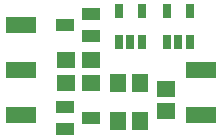
<source format=gts>
G75*
%MOIN*%
%OFA0B0*%
%FSLAX25Y25*%
%IPPOS*%
%LPD*%
%AMOC8*
5,1,8,0,0,1.08239X$1,22.5*
%
%ADD10R,0.05518X0.06306*%
%ADD11R,0.06306X0.05518*%
%ADD12R,0.10400X0.05400*%
%ADD13R,0.05912X0.04337*%
%ADD14R,0.02565X0.05124*%
D10*
X0043860Y0021290D03*
X0051340Y0021290D03*
X0051340Y0033790D03*
X0043860Y0033790D03*
D11*
X0035100Y0034050D03*
X0026600Y0034050D03*
X0026600Y0041530D03*
X0035100Y0041530D03*
X0060100Y0032030D03*
X0060100Y0024550D03*
D12*
X0071600Y0023290D03*
X0071600Y0038290D03*
X0011600Y0038290D03*
X0011600Y0053290D03*
X0011600Y0023290D03*
D13*
X0026269Y0018550D03*
X0034931Y0022290D03*
X0026269Y0026030D03*
X0034931Y0049550D03*
X0026269Y0053290D03*
X0034931Y0057030D03*
D14*
X0044360Y0057908D03*
X0051840Y0057908D03*
X0060360Y0057908D03*
X0067840Y0057908D03*
X0067840Y0047672D03*
X0064100Y0047672D03*
X0060360Y0047672D03*
X0051840Y0047672D03*
X0048100Y0047672D03*
X0044360Y0047672D03*
M02*

</source>
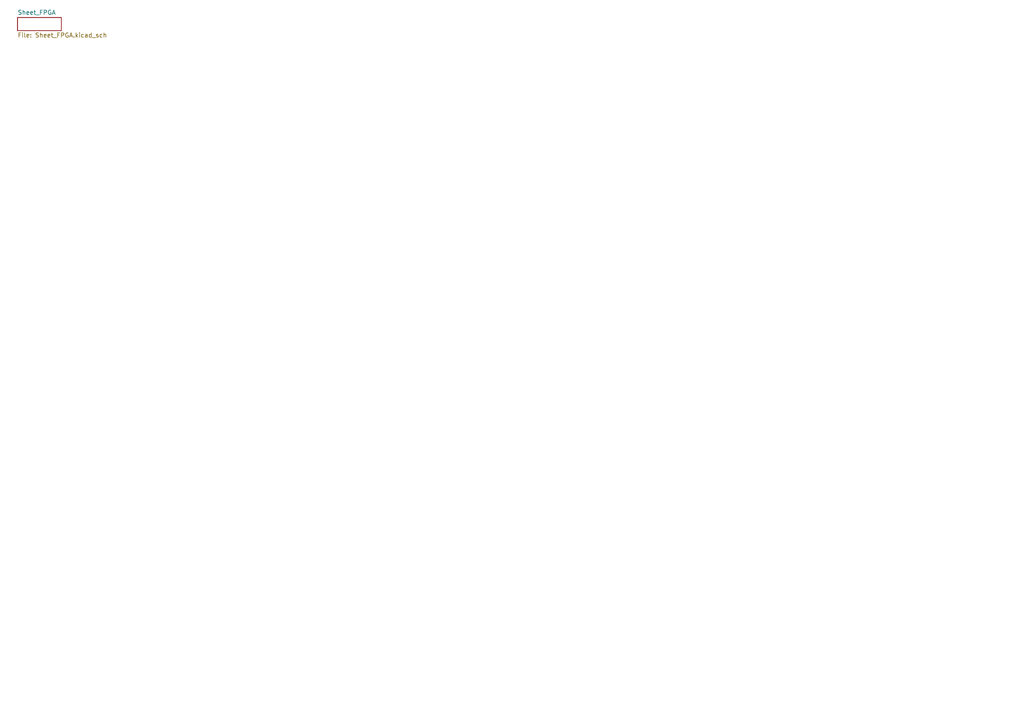
<source format=kicad_sch>
(kicad_sch
	(version 20231120)
	(generator "eeschema")
	(generator_version "8.0")
	(uuid "cce26ded-9549-4124-81ff-5ed9dbc86fc7")
	(paper "A4")
	(lib_symbols)
	(sheet
		(at 5.08 5.08)
		(size 12.7 3.81)
		(fields_autoplaced yes)
		(stroke
			(width 0)
			(type solid)
		)
		(fill
			(color 0 0 0 0.0000)
		)
		(uuid "3ceed5a1-9b0b-41fa-b05a-0f7169da911a")
		(property "Sheetname" "Sheet_FPGA"
			(at 5.08 4.3684 0)
			(effects
				(font
					(size 1.27 1.27)
				)
				(justify left bottom)
			)
		)
		(property "Sheetfile" "Sheet_FPGA.kicad_sch"
			(at 5.08 9.4746 0)
			(effects
				(font
					(size 1.27 1.27)
				)
				(justify left top)
			)
		)
		(instances
			(project "luma_cpu_v4"
				(path "/cce26ded-9549-4124-81ff-5ed9dbc86fc7"
					(page "2")
				)
			)
		)
	)
	(sheet_instances
		(path "/"
			(page "1")
		)
	)
)

</source>
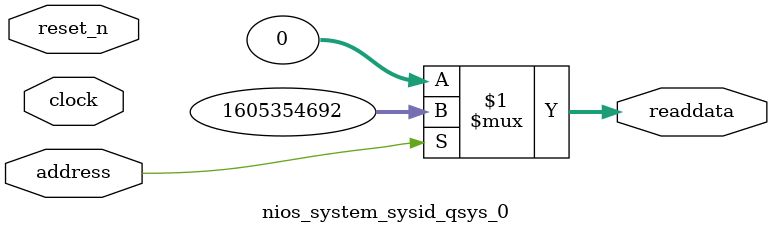
<source format=v>



// synthesis translate_off
`timescale 1ns / 1ps
// synthesis translate_on

// turn off superfluous verilog processor warnings 
// altera message_level Level1 
// altera message_off 10034 10035 10036 10037 10230 10240 10030 

module nios_system_sysid_qsys_0 (
               // inputs:
                address,
                clock,
                reset_n,

               // outputs:
                readdata
             )
;

  output  [ 31: 0] readdata;
  input            address;
  input            clock;
  input            reset_n;

  wire    [ 31: 0] readdata;
  //control_slave, which is an e_avalon_slave
  assign readdata = address ? 1605354692 : 0;

endmodule



</source>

_ _ _ _ _ _ _

_TO-DO ITEM_
Retype the records above line for line and exactly, omitting their pictures.

_ANSWER TO THE PROBLEM_
<source format=gts>
G75*
%MOIN*%
%OFA0B0*%
%FSLAX25Y25*%
%IPPOS*%
%LPD*%
%AMOC8*
5,1,8,0,0,1.08239X$1,22.5*
%
%ADD10R,0.05518X0.06306*%
%ADD11R,0.06306X0.05518*%
%ADD12R,0.10400X0.05400*%
%ADD13R,0.05912X0.04337*%
%ADD14R,0.02565X0.05124*%
D10*
X0043860Y0021290D03*
X0051340Y0021290D03*
X0051340Y0033790D03*
X0043860Y0033790D03*
D11*
X0035100Y0034050D03*
X0026600Y0034050D03*
X0026600Y0041530D03*
X0035100Y0041530D03*
X0060100Y0032030D03*
X0060100Y0024550D03*
D12*
X0071600Y0023290D03*
X0071600Y0038290D03*
X0011600Y0038290D03*
X0011600Y0053290D03*
X0011600Y0023290D03*
D13*
X0026269Y0018550D03*
X0034931Y0022290D03*
X0026269Y0026030D03*
X0034931Y0049550D03*
X0026269Y0053290D03*
X0034931Y0057030D03*
D14*
X0044360Y0057908D03*
X0051840Y0057908D03*
X0060360Y0057908D03*
X0067840Y0057908D03*
X0067840Y0047672D03*
X0064100Y0047672D03*
X0060360Y0047672D03*
X0051840Y0047672D03*
X0048100Y0047672D03*
X0044360Y0047672D03*
M02*

</source>
<source format=kicad_sch>
(kicad_sch
	(version 20231120)
	(generator "eeschema")
	(generator_version "8.0")
	(uuid "cce26ded-9549-4124-81ff-5ed9dbc86fc7")
	(paper "A4")
	(lib_symbols)
	(sheet
		(at 5.08 5.08)
		(size 12.7 3.81)
		(fields_autoplaced yes)
		(stroke
			(width 0)
			(type solid)
		)
		(fill
			(color 0 0 0 0.0000)
		)
		(uuid "3ceed5a1-9b0b-41fa-b05a-0f7169da911a")
		(property "Sheetname" "Sheet_FPGA"
			(at 5.08 4.3684 0)
			(effects
				(font
					(size 1.27 1.27)
				)
				(justify left bottom)
			)
		)
		(property "Sheetfile" "Sheet_FPGA.kicad_sch"
			(at 5.08 9.4746 0)
			(effects
				(font
					(size 1.27 1.27)
				)
				(justify left top)
			)
		)
		(instances
			(project "luma_cpu_v4"
				(path "/cce26ded-9549-4124-81ff-5ed9dbc86fc7"
					(page "2")
				)
			)
		)
	)
	(sheet_instances
		(path "/"
			(page "1")
		)
	)
)

</source>
<source format=v>



// synthesis translate_off
`timescale 1ns / 1ps
// synthesis translate_on

// turn off superfluous verilog processor warnings 
// altera message_level Level1 
// altera message_off 10034 10035 10036 10037 10230 10240 10030 

module nios_system_sysid_qsys_0 (
               // inputs:
                address,
                clock,
                reset_n,

               // outputs:
                readdata
             )
;

  output  [ 31: 0] readdata;
  input            address;
  input            clock;
  input            reset_n;

  wire    [ 31: 0] readdata;
  //control_slave, which is an e_avalon_slave
  assign readdata = address ? 1605354692 : 0;

endmodule



</source>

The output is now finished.